Rutabagas are a delicious root vegetable with a mild flavor similar to turnips. They're in season from October through March and are generally served either mashed or roasted.
Our recipe for mashed rutabagas is Scandinavian in origin and uses butter, cream, a dash of vanilla and a pinch of nutmeg to enhance the vegetable's natural sweetness.
The dish works well with roasted meats, poultry and game and can be made ahead and reheated with no compromise in flavor or texture.Print
- 2 rutabagas (1 to 1-1/4 lbs each), peeled and cut into 1-inch chunks (see notes)
- Salt and freshly ground black pepper
- 1/2 teaspoon freshly ground nutmeg
- 4 tablespoons butter, melted
- 1/4 cup heavy cream
- 1 teaspoon vanilla extract
- Place the rutabagas in a large pot and cover them with cold water. Add some salt and bring to a rapid simmer.
- Cook for about 25 minutes, or until the rutabagas are very tender when pierced with a knife. Drain thoroughly and transfer to a large mixing bowl.

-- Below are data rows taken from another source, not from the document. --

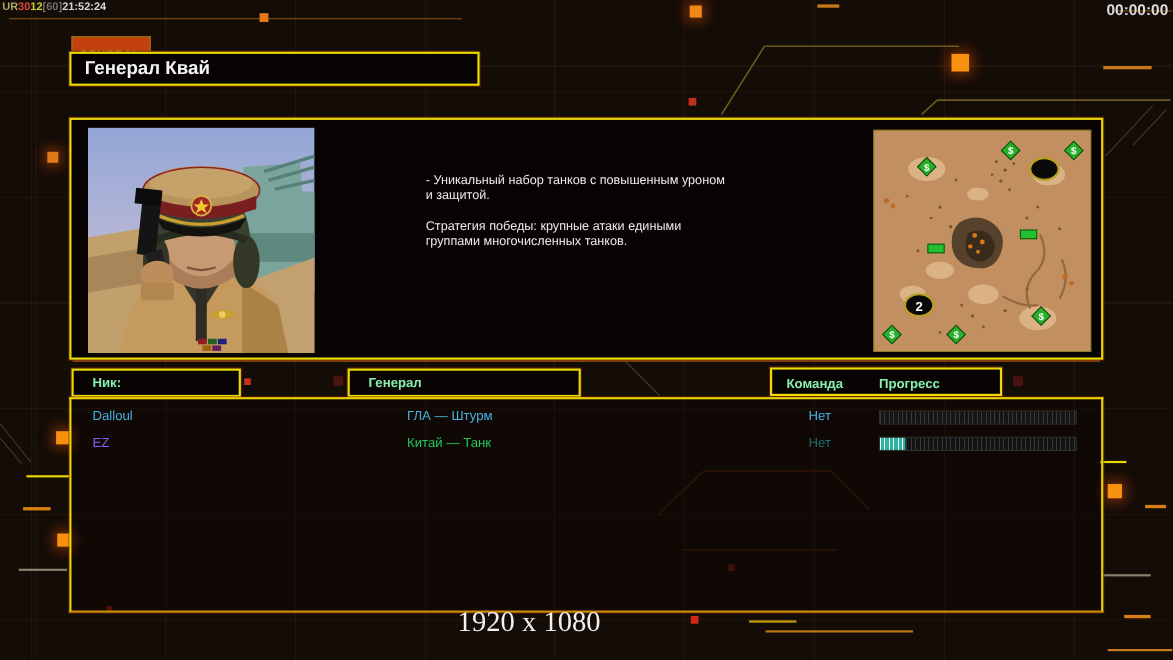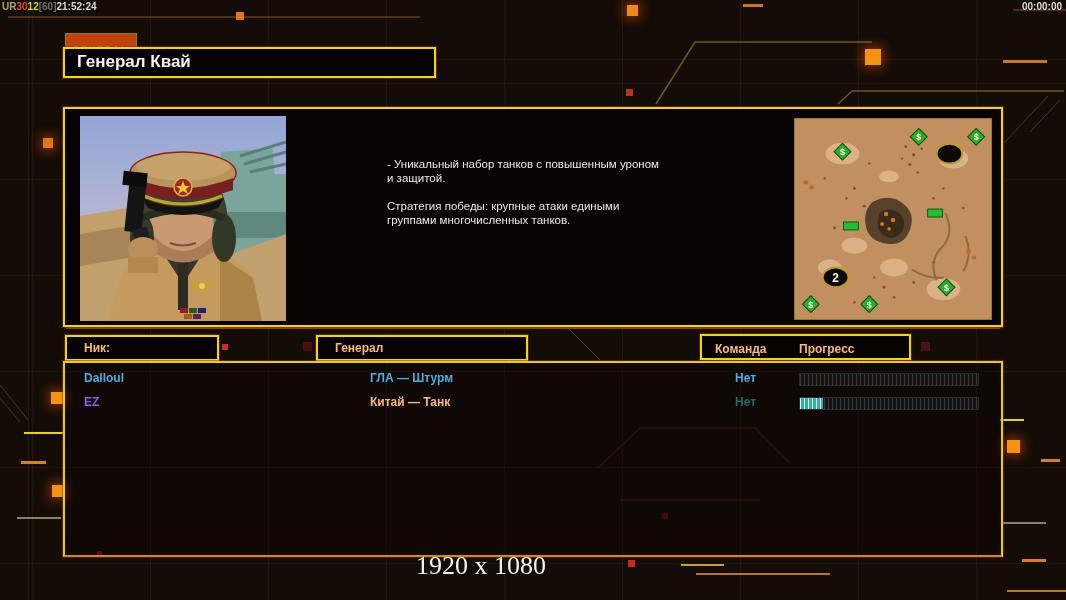--- a/index.html
+++ b/index.html
@@ -25,7 +25,7 @@
 
   .hud-debug { position:absolute; left:2px; top:1px; font-size:10px; font-weight:bold; letter-spacing:0; }
   .hud-debug span { }
-  .hud-timer { position:absolute; right:4px; top:1px; font-size:10px; font-weight:bold; color:#dcdcdc; }
+  .hud-timer { position:absolute; right:4px; top:1px; font-size:14px; font-weight:bold; color:#dcdcdc; }
 
   .general-tab {
     position:absolute; left:65px; top:33px; height:14px;

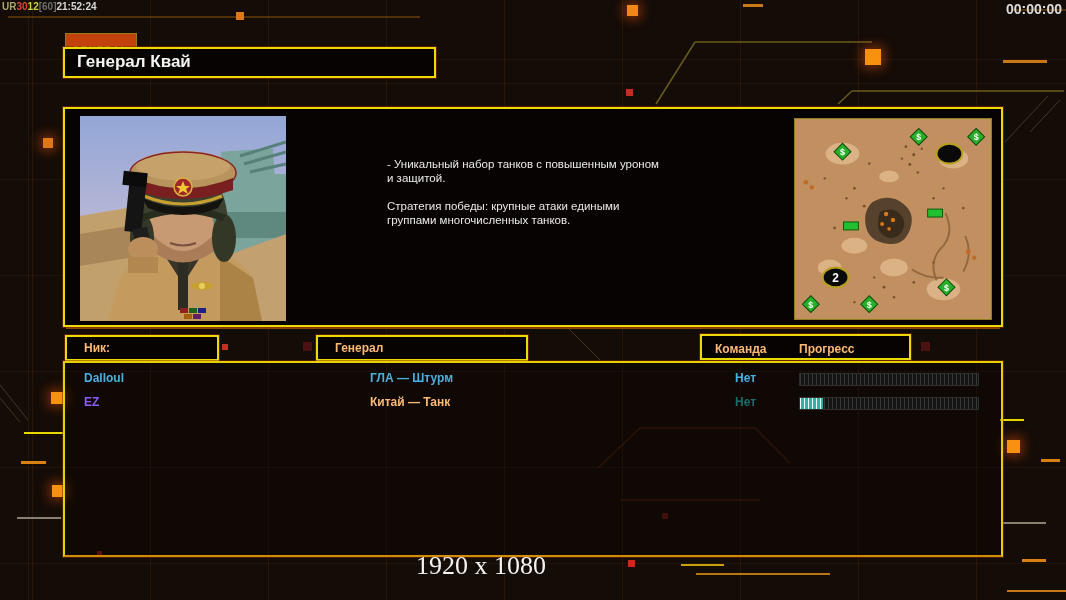--- a/index.html
+++ b/index.html
@@ -59,7 +59,7 @@
     position:absolute; height:26px;
     background:#070302; border:2px solid #ecda00;
     box-shadow:0 0 0 1px rgba(130,40,10,.6);
-    font-size:12px; font-weight:bold; color:#fdba74; line-height:22px;
+    font-size:12px; font-weight:bold; color:#86efac; line-height:22px;
   }
   .hdr-nick { left:65px; top:335px; width:154px; padding-left:17px; }
   .hdr-general { left:316px; top:335px; width:212px; padding-left:17px; }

- Add 1/2 teaspoon of salt and a few grinds of black pepper and mash the rutabagas until all the large lumps are gone. Alternately, you can purée the mixture until smooth with an immersion blender.
- Stir in the nutmeg, butter, cream and vanilla and combine thoroughly.
- Taste and adjust the seasoning as needed, then transfer to a serving bowl.
You can also transfer the rutabagas to a lightly greased 1-1/2 quart casserole dish, cover and keep warm in a low oven or refrigerate and reheat later (tightly covered for 40 minutes at 350°F).
Rutabagas are quite dense and hard, making them a formidable opponent on your cutting board. They are usually already trimmed of the root and top and heavily waxed when you buy them.
To prepare, cut a slice about 1/4-inch thick from each end, then using a sharp knife, score through the skin all the way around the widest part of the rutabaga.
Place on several thicknesses of paper towel and microwave on high for 2-1/2 to 3 minutes. This will melt the wax and soften the skin making the rutabaga much easier to peel.